* _DATA EXTRACT_:
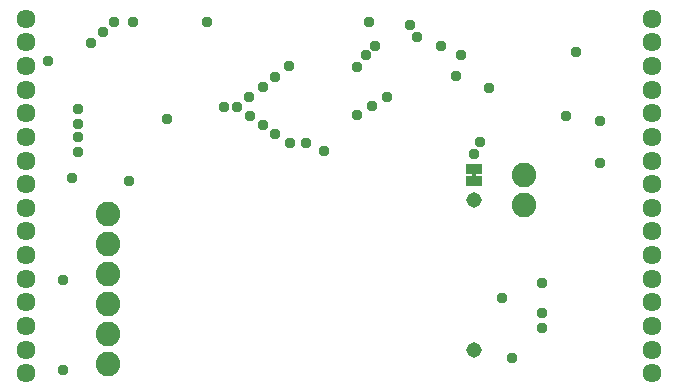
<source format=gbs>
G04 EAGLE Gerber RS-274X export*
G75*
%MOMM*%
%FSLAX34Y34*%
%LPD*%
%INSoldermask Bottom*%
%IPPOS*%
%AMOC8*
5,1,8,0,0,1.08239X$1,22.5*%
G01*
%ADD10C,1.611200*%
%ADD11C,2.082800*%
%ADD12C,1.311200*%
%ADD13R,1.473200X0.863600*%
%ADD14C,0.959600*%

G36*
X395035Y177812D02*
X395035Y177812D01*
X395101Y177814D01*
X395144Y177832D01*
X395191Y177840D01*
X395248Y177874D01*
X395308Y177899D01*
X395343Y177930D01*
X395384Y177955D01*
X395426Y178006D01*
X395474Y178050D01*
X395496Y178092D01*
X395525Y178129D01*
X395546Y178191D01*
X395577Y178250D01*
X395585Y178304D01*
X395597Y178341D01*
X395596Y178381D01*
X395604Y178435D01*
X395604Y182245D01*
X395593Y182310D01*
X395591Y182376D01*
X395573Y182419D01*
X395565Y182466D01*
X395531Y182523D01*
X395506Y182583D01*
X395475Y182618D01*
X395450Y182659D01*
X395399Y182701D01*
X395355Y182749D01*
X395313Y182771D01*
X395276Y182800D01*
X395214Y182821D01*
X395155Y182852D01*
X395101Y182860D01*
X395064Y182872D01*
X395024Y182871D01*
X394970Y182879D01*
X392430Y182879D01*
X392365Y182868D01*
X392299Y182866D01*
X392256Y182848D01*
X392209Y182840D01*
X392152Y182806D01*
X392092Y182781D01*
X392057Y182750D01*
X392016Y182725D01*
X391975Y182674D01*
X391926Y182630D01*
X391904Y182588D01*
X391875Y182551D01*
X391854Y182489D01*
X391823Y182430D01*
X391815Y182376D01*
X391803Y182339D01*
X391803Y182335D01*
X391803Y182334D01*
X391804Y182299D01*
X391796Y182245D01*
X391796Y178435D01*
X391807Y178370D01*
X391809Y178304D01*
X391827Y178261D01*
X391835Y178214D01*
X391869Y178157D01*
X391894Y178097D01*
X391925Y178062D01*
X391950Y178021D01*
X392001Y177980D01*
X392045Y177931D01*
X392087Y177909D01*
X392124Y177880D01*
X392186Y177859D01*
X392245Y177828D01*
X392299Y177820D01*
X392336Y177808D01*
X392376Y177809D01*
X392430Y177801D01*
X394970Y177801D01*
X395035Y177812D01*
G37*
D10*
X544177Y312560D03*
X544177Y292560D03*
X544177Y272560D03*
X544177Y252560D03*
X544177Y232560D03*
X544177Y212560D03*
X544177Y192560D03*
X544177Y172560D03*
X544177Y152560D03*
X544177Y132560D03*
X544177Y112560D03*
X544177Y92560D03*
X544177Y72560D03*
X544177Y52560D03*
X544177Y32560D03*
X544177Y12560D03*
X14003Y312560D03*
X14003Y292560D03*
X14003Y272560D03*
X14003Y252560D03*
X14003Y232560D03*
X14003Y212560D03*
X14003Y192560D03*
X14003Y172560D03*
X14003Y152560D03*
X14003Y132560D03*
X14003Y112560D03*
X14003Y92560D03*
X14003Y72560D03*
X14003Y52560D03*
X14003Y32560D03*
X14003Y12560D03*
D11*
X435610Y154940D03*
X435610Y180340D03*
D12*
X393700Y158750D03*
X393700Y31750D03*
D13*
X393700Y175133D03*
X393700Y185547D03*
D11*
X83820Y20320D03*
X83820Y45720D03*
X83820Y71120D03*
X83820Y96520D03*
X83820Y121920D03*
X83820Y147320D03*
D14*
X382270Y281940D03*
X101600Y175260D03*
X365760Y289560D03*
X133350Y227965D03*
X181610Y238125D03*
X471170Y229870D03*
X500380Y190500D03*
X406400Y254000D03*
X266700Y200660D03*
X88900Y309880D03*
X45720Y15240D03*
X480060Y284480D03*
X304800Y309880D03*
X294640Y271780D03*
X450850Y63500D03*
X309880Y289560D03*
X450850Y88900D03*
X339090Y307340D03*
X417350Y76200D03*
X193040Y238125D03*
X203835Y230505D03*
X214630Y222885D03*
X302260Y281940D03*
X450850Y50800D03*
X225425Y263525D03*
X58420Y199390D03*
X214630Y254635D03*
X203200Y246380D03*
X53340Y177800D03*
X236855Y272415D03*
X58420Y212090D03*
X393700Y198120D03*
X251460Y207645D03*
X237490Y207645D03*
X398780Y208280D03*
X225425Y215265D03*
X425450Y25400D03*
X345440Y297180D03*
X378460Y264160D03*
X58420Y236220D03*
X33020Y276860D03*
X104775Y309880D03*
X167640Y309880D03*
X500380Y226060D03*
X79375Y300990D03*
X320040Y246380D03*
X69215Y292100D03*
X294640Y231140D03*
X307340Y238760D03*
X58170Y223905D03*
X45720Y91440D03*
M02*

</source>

---

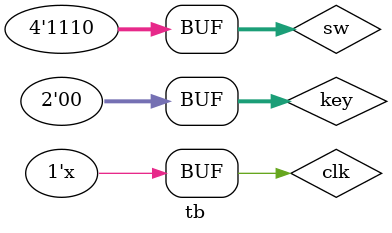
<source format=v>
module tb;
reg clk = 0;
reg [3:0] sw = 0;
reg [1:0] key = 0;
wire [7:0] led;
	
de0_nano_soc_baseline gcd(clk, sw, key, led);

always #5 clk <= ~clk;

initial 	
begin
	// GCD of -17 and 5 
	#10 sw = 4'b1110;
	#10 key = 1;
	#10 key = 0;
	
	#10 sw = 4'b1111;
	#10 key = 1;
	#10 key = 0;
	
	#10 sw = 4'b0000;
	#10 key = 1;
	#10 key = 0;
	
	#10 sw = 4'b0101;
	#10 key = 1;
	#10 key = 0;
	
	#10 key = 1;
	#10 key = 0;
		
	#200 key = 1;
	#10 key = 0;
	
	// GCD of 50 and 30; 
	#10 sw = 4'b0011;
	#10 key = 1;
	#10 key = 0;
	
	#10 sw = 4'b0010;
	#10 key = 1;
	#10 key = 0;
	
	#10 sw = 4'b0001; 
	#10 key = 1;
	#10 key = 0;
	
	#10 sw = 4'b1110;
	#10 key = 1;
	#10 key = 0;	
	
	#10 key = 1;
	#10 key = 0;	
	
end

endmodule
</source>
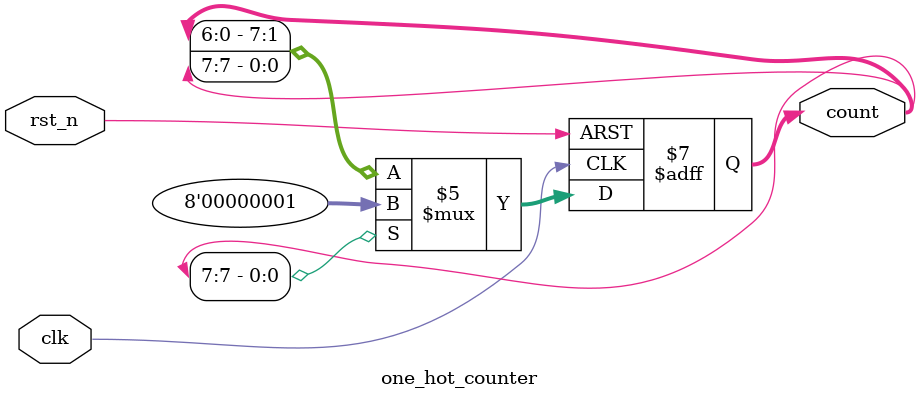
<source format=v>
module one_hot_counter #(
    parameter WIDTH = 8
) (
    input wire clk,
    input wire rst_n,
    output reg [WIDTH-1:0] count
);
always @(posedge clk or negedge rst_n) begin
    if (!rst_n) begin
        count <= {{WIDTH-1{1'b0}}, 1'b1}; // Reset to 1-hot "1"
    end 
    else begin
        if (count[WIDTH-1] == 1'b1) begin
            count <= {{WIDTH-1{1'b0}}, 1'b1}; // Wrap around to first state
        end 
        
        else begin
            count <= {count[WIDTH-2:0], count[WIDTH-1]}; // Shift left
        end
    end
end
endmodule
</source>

* _WORK TO COMPLETE_: Each line in the records above that contains the word "always" must be copied.

* _PROBLEM SOLUTION_:
always #5 clk <= ~clk;
always @(posedge clk or negedge rst_n) begin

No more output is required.